There is pushback here as well. We cannot “out-China” China, some critics claim. Just because the China Development Bank, with billions of dollars in assets, does what it does, the U.S. cannot and should not follow suit. “Countering the Belt and Road Initiative is a foreign policy issue, not an Ex-Im issue,” wrote Diane Katz of the Heritage Foundation. The U.S. should, instead, “help establish and enforce new rules of the road; promote better standards, transparency, and a new vision for regional connectivity; shine a light on the risks and consequences of the [Belt and Road Initiative] where necessary; [and] aid friendly countries subject to Chinese economic coercion.” Laudable goals, but what does this mean in the context of real transactions with real investors, lenders, credit facilities and security arrangements? If the Ex-Im Bank’s low-risk participation in an auction pitch by a U.S. company to an overseas seller or lessor (private or government) makes the difference between that company or a Chinese company getting the contract, which outcome would most benefit the U.S.? Priority should be given to getting actual deals done rather than debating frameworks from the sidelines.

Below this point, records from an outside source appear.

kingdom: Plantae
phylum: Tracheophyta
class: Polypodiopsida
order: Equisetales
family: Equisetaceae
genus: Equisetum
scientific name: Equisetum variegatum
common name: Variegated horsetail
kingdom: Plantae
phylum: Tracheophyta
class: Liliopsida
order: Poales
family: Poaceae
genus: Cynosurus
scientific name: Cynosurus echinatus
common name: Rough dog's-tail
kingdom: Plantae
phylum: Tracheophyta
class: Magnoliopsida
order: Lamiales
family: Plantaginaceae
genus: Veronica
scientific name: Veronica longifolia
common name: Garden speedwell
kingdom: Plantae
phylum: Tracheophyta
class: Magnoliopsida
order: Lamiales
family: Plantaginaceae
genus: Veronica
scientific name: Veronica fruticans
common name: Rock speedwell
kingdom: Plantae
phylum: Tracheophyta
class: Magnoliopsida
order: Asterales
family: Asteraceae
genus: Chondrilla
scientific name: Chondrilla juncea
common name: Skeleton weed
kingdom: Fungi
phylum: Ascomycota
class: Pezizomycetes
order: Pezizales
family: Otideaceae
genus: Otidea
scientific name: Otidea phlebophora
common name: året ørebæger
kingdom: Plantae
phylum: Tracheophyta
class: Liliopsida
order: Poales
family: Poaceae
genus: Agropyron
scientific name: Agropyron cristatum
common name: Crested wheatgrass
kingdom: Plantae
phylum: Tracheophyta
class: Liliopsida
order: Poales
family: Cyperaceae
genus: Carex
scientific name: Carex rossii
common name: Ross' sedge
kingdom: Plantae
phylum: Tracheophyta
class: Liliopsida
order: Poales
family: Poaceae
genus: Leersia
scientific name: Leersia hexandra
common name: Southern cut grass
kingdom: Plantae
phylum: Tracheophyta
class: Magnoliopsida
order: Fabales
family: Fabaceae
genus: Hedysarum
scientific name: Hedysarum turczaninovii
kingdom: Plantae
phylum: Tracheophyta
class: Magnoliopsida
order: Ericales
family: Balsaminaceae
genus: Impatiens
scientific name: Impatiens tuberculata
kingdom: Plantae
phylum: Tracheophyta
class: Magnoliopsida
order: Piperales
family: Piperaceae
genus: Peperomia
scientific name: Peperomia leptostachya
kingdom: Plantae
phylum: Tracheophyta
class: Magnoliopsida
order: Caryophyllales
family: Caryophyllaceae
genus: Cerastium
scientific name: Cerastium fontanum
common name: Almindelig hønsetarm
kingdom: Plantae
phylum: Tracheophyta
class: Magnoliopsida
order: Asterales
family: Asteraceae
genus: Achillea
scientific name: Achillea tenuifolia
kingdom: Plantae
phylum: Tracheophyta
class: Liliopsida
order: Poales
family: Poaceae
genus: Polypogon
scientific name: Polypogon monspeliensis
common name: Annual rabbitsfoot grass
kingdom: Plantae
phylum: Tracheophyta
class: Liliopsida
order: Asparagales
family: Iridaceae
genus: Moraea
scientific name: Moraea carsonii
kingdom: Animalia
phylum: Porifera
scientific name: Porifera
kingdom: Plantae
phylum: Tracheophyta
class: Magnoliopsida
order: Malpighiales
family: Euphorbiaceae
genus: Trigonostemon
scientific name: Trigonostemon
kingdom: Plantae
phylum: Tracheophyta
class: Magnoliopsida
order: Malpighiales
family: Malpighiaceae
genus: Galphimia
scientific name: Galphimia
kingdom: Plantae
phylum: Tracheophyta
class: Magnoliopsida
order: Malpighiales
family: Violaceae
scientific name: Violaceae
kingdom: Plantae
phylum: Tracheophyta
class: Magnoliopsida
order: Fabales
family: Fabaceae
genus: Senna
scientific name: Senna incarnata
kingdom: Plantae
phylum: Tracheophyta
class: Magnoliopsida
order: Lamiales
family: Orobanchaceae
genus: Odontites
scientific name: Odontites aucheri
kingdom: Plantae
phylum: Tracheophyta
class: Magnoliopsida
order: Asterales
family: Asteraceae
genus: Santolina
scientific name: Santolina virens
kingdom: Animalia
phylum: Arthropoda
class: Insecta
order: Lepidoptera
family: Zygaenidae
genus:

The Ex-Im Bank should not be viewed as a mere commercial, bureaucratic irrelevance to be discarded. It can instead be reframed and restructured as a vehicle to aid overseas strategic investment in competition with our rivals. This could make it an asset that serves an important geopolitical or national-security purpose. Effectively managed with an eye toward concrete, transactional benefits for U.S. companies that can be converted to diplomatic influence (leaving the specifics of the deals to the diligence efforts and good-faith negotiations of the private parties), one could even argue that American taxpayers would be better served if some of the annual defense budget were reallocated from the Pentagon to a reformed Ex-Im Bank.
There has never been a time when trade and investment were not inextricably linked with foreign policy. Looking ahead, the U.S. would be better served if policymakers worried as much, or more, about expanding American companies’ market shares in emerging regions of the world and winning investment bids than about where to send the Fifth Fleet. That is certainly how our main adversaries seem to be thinking about their foreign policies these days.